Sin embargo, en esa selva oscura como diría Dante, extraviado y cansado, descubre a Ally (Lady Gaga), que le mostrará acaso el lado luminoso de la vida. Un contrapunto que sin ser ella, la virtud encarnada, al menos es suficiente para seguir en pie.
Una cosa notable es la denuncia a este mundo que se hace en la película sin necesidad de retratarlo, siempre fuera de campo. Cooper ha evitado explicitar los excesos y toda esa parafernalia propia del rock y del mundo en general. Pero cómo nos golpea sus agudas interpelaciones a través de sus canciones: Dime, chica, ¿eres feliz en este mundo moderno?/ O ¿necesitas más?/ ¿Hay algo más que estás buscando? (…) Dime, chico, ¿no estás cansado de intentar llenar ese vacío? / O ¿necesitas más? / Es difícil mantener que todo siga tan intenso…

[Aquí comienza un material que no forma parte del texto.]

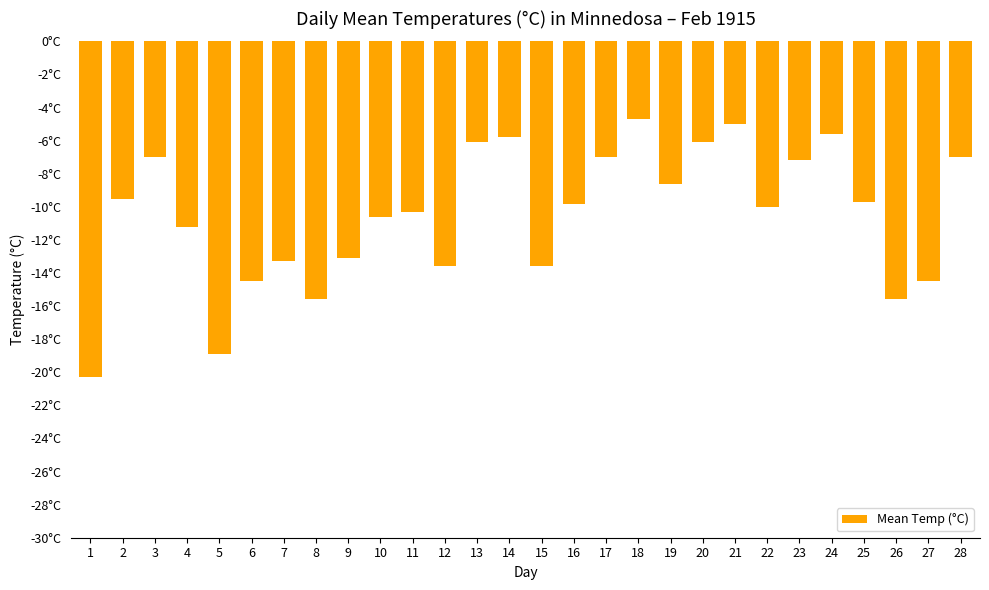

Does the chart contain stacked bars?

No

Con ese último verso, nos podemos deslizar hasta Neil Young cuando dice: «it's better to burn out than to fade away» (Hey, hey, my, my). Y es que el mundo ha saturado nuestra sensibilidad y necesitamos estar a tope para poder reaccionar. Es la lógica del éxtasis-disco, que en el trasfondo de ese acto, está esa vida vacía, esa infelicidad en el mundo moderno que nos habla Cooper en sus letras. Estamos embotados de activismo y perdemos, conforme vivimos, la capacidad de asombro. Buscamos el impacto, el choque, la luces de neón, ícono perfecto de una ciudad que ha perdido su luz natural. Necesitamos más.
«En el principio era la Acción» dice el Fausto de Goethe. Hoy, esto parece regir la vida humana. Es la primacía del hacer antes que el ser. No hay lugar para la contemplación ni los momentos reflexivos. Corremos como el obrero de Tiempos Modernos de Chaplin y no hay oportunidad de parar. Realmente, es sorprendente que venimos casi dos siglos denunciando esta celeridad de la vida moderna y todo sigue casi igual. Porque inclusive estas modas de la meditación yoga, pensamiento positivo, la Metafísica de Connie Méndez, etc. quedan insertas en esta vorágine de la primacía de la acción que tiene su respaldo financiero en el consumismo.
A Star is born es un mensaje para las generaciones actuales y venideras. Y si queda una acción recomendable, tal vez, sea el de sacarnos esas capas de maquillaje que impiden vernos tal cual somos, como hizo Bradley Cooper con Lady Gaga. A propósito de ello, Lady Gaga ha comentado que quitarse el maquillaje fue una de las cosas que más le costó al hacer la película. Interesante comentario porque, metáfora o no, es una realidad que lo exterior está sobrevalorado y lo interior vale en función de lo exterior, es decir, en función de la imagen que proyectas a los demás.

Finalmente, mi recomendación es que vean el film con detenimiento y sin apuros. Las actuaciones de Bradley Cooper y Lady Gaga tienen el gran acierto de trasmitir algo genuino, que les salió del alma. Ellos descarnadamente han dejado todo en el celuloide y si un sentido tiene su historia, es porque su sacrificio nos reanima, y es que «gracias a aquellos sin esperanza, nos es dada la esperanza» dijo Walter Benjamin antes de suicidarse.